Furnish your home responsibly and sustainably
Buy classics
If you choose classic style, you only have to choose it once. Trends are interesting and every season there are trending new ideas in home furnishings. Some of them will become classics, and some are just a resurgence in popularity or a new twist on a particular classic style.
Adopt trends only if you love them and not just because they are trending. Honestly, almost anything goes in home furnishings these days. So if you love it, go for it, but classics are classics for a reason.
And by classics, I do not mean just traditional style. Classics are, by definition, things that have stood the test of time and there are plenty of modern and contemporary classics too.
Fads differ from trends in that they are quirky and usually extreme - like neon colors or exaggerated furniture lines. Fads can be fun, but if you are streamlining your life, they are just another thing to have to get rid of in a year or two when you tire of them. Try to choose fads for things that are small and easy to dispose of…like pet rocks…rather than fads like supersized bloated furniture.
For major furniture pieces, classics are, by far, the smartest choice.
Invest in quality
Just say no to disposable furniture and fixtures. Most national retail chains have “value engineered” versions of upholstered furniture which they demand from manufacturers to be able to sell at a certain price point they have determined their customer is willing to spend.
Value engineering is a nice way of saying they have to cut corners in the quality of the construction and the quality of the materials in order to make it cheaper to produce. Value engineering may preserve the overall aesthetic, but has a shorter life span. These stores do have a vested interest in selling you stuff, after all…as often as possible.

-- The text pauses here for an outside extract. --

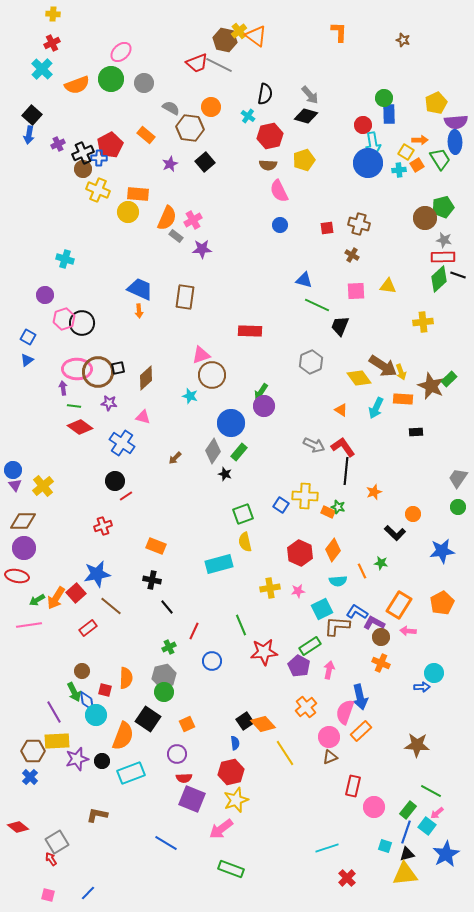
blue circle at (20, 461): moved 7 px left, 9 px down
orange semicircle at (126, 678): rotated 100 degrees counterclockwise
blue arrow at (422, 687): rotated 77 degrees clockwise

And the internet is an even riskier place to buy furniture - so much of it is knock-offs using stolen pictures from higher end manufacturers.
This is true not only for upholstery but for plumbing fixtures as well - the identical faucet in the same style and brand at a big box store is less money than at a plumbing supplier not because that chain bought a boatload of them and got a quantity discount - it is less money because that buying power allowed them to demand a cheaper version with plastic guts in place of ceramic or brass, guts with a much shorter lifespan.
Buy the best and you only cry once…
Support local
Local workrooms, furniture makers, artisans, and designers can create exactly what you need and deliver a high quality product often in less time than waiting for a large manufacturer with their historically long lead times right now.
If you don’t want to or can’t have something custom built locally there are other options. Finding pieces in antique and vintage shops, or on local FB marketplace and craigslist groups and then up-cycling them with new slipcovers, upholstery, finishes, or paint is an awesome way to get pieces that are uniquely you and most often higher quality than some piece of some-assembly-required new schlock from an online retailer.
The bonus to all this is that by buying local, upcycling, buying quality, and buying classic, you are contributing to sustainability with less trucking and less furniture in the landfill! And in the long run, making a smarter financial decision as well.